Nmap Development mailing list archives

Re: Nmap uses ctype macros improperly


From: David Fifield <david () bamsoftware com>
Date: Tue, 28 Jul 2009 09:00:52 -0600

On Tue, Jul 28, 2009 at 06:22:56PM +0400, Solar Designer wrote:
On Tue, Jul 28, 2009 at 05:23:05PM +0400, Solar Designer wrote:
unsigned char _bitmasks[0x200];
[...]
#define _LOWER 11
[...]
#define islower(c) \
    ((c) == EOF ? 0 : ((int)_bitmasks[((c) << 1) + (_LOWER >> 3)] & (1 << (_LOWER & 7))))

If "c" turns out to be an unsigned char instead of an int, this will
fail for values of "c" with the 8th bit set.

I was wrong.  "unsigned char" gets promoted to "unsigned int" in
arithmetic contexts such as the above.

I had just written a program to test it too. However I wasn't sure if it
worked only because of some behavior of GCC, or because some standard
requires it. I admit I don't know where to look for normative rules like
this; can you by chance point me to a standards document that defines
the arithmetic type promotion rule?

OK, I must admit I can't think of a reasonable implementation that would
suffer when the argument to ctype macros is of type "unsigned char"
rather than "int".  Yet I still think that strictly speaking an
implementation is free to misbehave in such a case.

Your point is well taken.
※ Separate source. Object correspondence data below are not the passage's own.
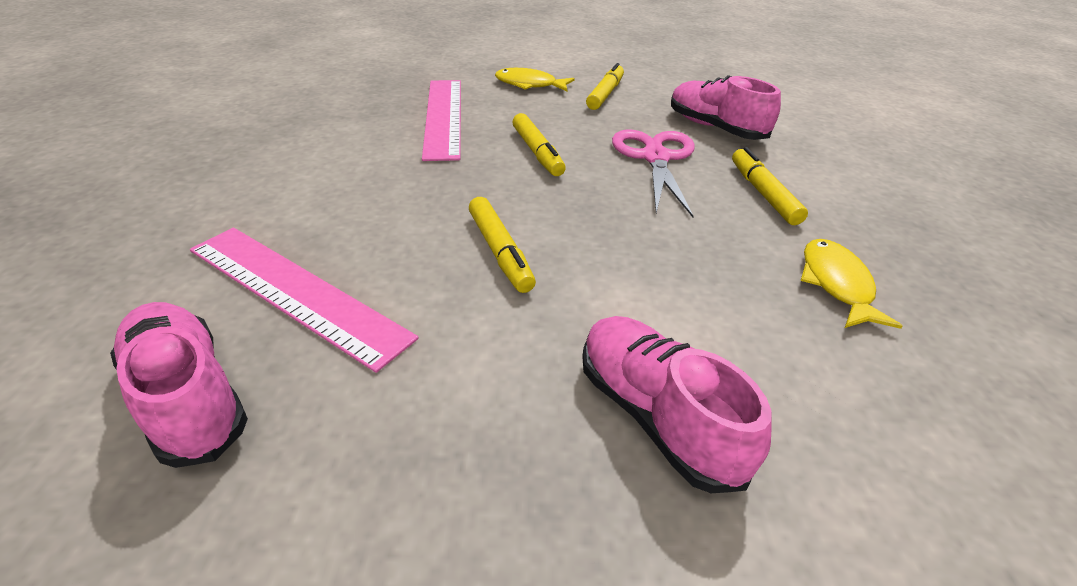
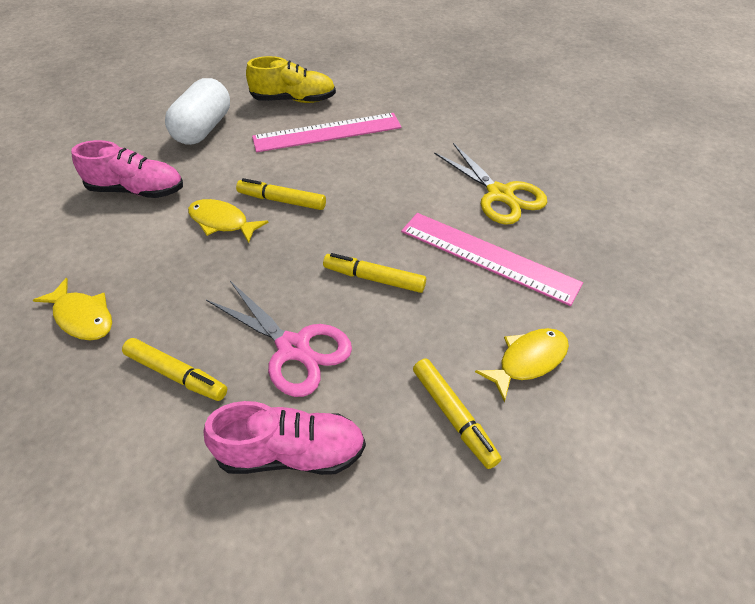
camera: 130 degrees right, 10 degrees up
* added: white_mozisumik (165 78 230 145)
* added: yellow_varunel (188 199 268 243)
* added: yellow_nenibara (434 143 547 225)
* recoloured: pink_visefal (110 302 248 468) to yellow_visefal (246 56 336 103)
The fact that both you and I weren't
immediately sure of what the above macro would do with an unsigned char
is an indication that relying on any specific behavior is dodgy. You've
convinced me; I'll ask Josh to add an extra (int) cast where
appropriate.

There are other problems with how the ctype functions are used. Well,
the only one I can think of now is in ncat/http.c, where they are used
to classify characters in HTTP. They should really be classified based
on the byte values defined in the HTTP standards, and not on whatever
the local character set happens to be. (For example, RFC 2616 defines
CTL, but there is no guarantee that is the same as the set defined by
iscntrl, even ignoring locale.) Also, that file refers to the CR and LF
bytes as '\r' and '\n', but it should use the literal values 0x0A and 0x0D.